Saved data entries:
▼
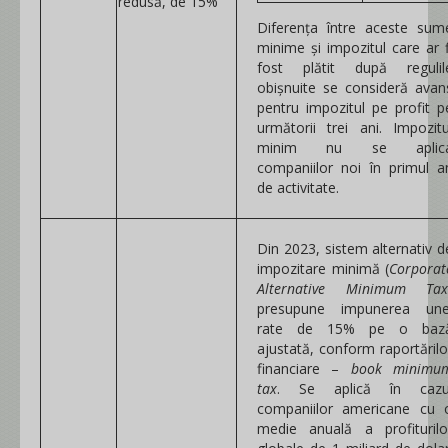
redusă, de 15%
Diferența între aceste sum
minime și impozitul care ar f
fost plătit după regulil
obișnuite se consideră avan
pentru impozitul pe profit p
următorii trei ani. Impozitu
minim nu se aplic
companiilor noi în primul a
de activitate.
Din 2023, sistem alternativ d
impozitare minimă (
Corporat
Alternative Minimum Tax
presupune impunerea une
rate de 15% pe o baz
ajustată, conform raportărilo
financiare –
book minimu
tax
. Se aplică în cazu
companiilor americane cu 
medie anuală a profiturilo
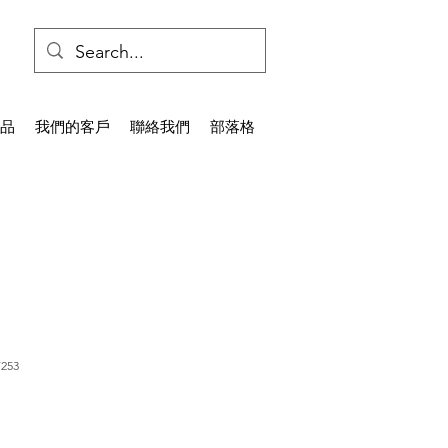
品
我們的客戶
聯絡我們
部落格
253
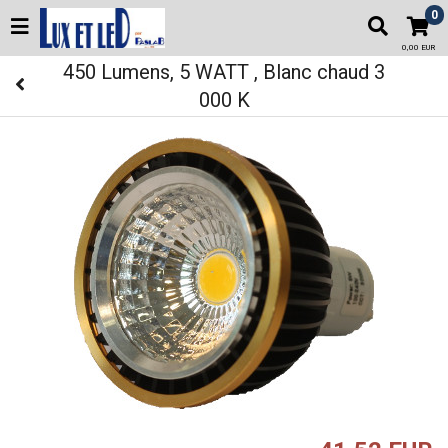
0
0,00 EUR
450 Lumens, 5 WATT , Blanc chaud 3
000 K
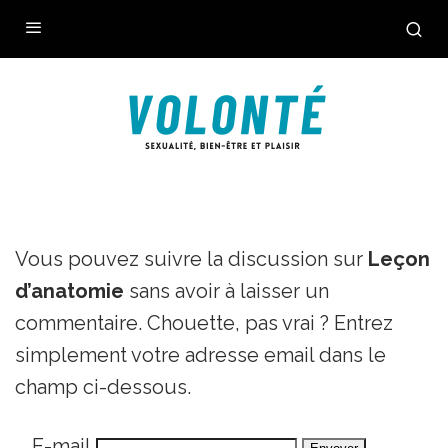
Vous pouvez suivre la discussion sur
Leçon
d’anatomie
sans avoir à laisser un
commentaire. Chouette, pas vrai ? Entrez
simplement votre adresse email dans le
champ ci-dessous.
E-mail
▲
Exercise: How many lines in the rows contain the word "impozitul"? Case counts, and the reply should be the number alone.

Completed task: 2